Cast your Bread upon the waters for after many days you will find it again.
What other bread can we share? We can share the Bread of Life. We can share the love of God, the forgiveness of God and the sacrifice of Jesus. What a great privilege to "Give portions to seven, yes to eight, for you do not know what disaster may come upon the land." How many people have you given the Bread of Life to? One or two, 7 or eight, 700 or 800? We do not know what disaster may come upon our land or to people we know so we should be giving out the message of eternal life in Jesus. One unique way we are planning to do this as a church in spring is by giving the Jesus Video to anyone who wants to have one.
Verse 3 tells us that there are certain principles in effect in our universe. Things which will always happen whether we tell it to happen or not. If a cloud is full of water it will dump it over your house when you're having a picnic. Trees will fall over when they are old and decayed.
As I built houses, I discovered a few other things that always happen. The head of the screw is always on the wrong end. Just where you need to put a nail there is always a knot. The board you cut twice is always to short. The crown or bend in the board is always the wrong way. We can blame Murphy for these dilemmas.
Like the guy who kept throwing out nails because the head was on the wrong end we give excuses why we can't share the Bread. Solomon said it this way,"Whoever watches the wind will not plant, whoever looks at the clouds will not reap." Those who are not daunted by small interruptions will be successful and send on material ahead with which the Master Builder can build a mansion.
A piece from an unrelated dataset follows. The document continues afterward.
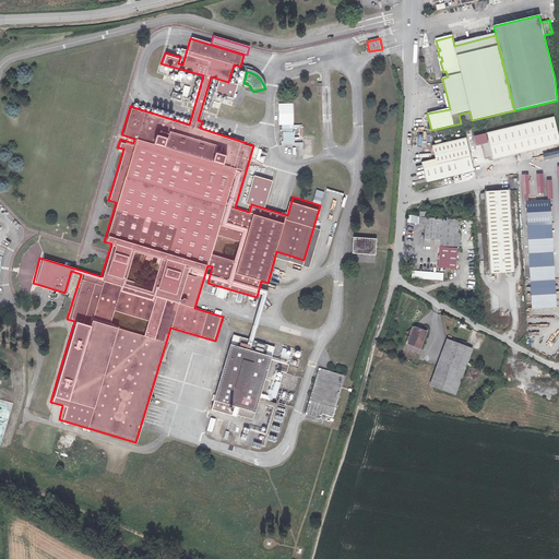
[(294,125),(293,104),(278,104),(278,126),(282,126),(282,146),(302,145),(302,142),(302,125),(294,125)]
We do not understand God's sovereign work but we move ahead knowing that he will bless.
Verse 6 Sow your seed in the morning and at evening let not your hands be idle for you do not know which will succeed whether this or that or whether both will do equally well. We are no longer an agrarian society so we don't plant too many seeds but most of us have a job. We often feel that we can not do everything we would like to on that income so Solomon suggests that in the evening we should be keeping our hands busy. Don't waste time watching TV or reading superficial books or magazines. Be creative with your spare time and keep your hands and mind active. Work on a hobby, craft or part-time business. I always have a list of "jobs" I could be doing and never miss the fact that we do not have a TV. Who knows whether your extra activity might become something very successful. I am not suggesting that we should all be workaholics but we need to be alert to the opportunities and needs around us.
Solomon in this passage encourages us to two character qualities, generosity and industriousness. How do you want to Spread your Bread! Did I hear someone say with butter please. And how about some mayonnaise, lettuce, tomato and cukes. Looks good. Anyone want a quarter?
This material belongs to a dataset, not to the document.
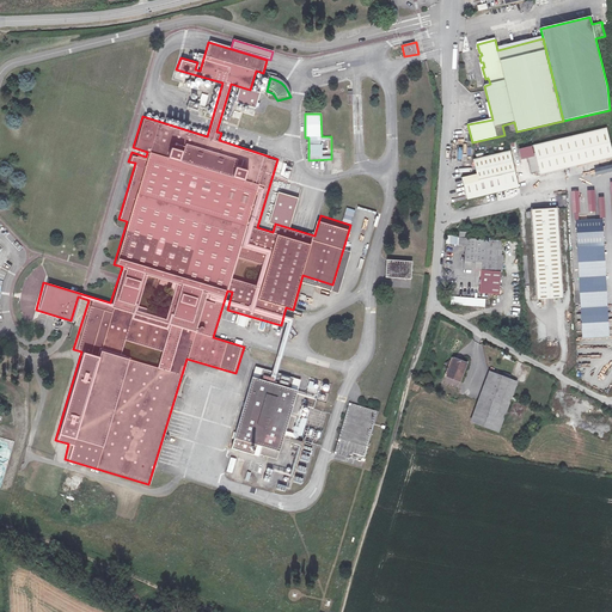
[(533,146),(537,158),(540,176),(611,158),(611,151),(606,129),(533,146)]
Perhaps it is a little rude to eat in front of you but I do it to paint a picture. Some of you have some bread but you are not sharing it. God wants you to share it. Think about one thing you could share and make a commitment to share it with someone in need.
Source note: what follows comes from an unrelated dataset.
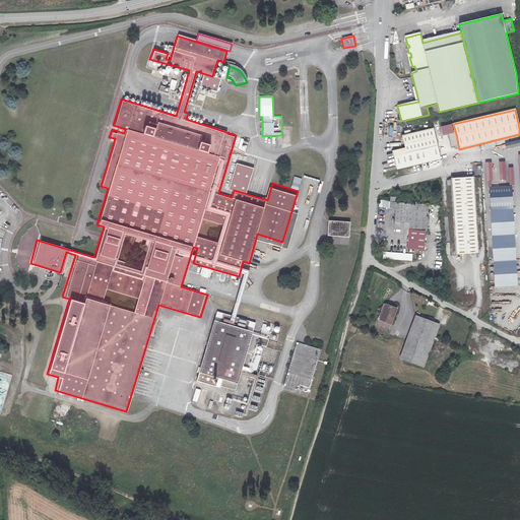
[(442,137),(453,134),(451,125),(440,128),(442,137)]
In closing may I read Gal 6: 7 - 10 Do not be deceived: God cannot be mocked. A man reaps what he sows. The one who sows to please his sinful nature, from that nature will reap destruction; the one who sows to please the Spirit, from the Spirit will reap eternal life. Let us not become weary in doing good, for at the proper time we will reap a harvest if we do not give up. Therefore, as we have opportunity, let us do good to all people, especially to those who belong to the family of believers.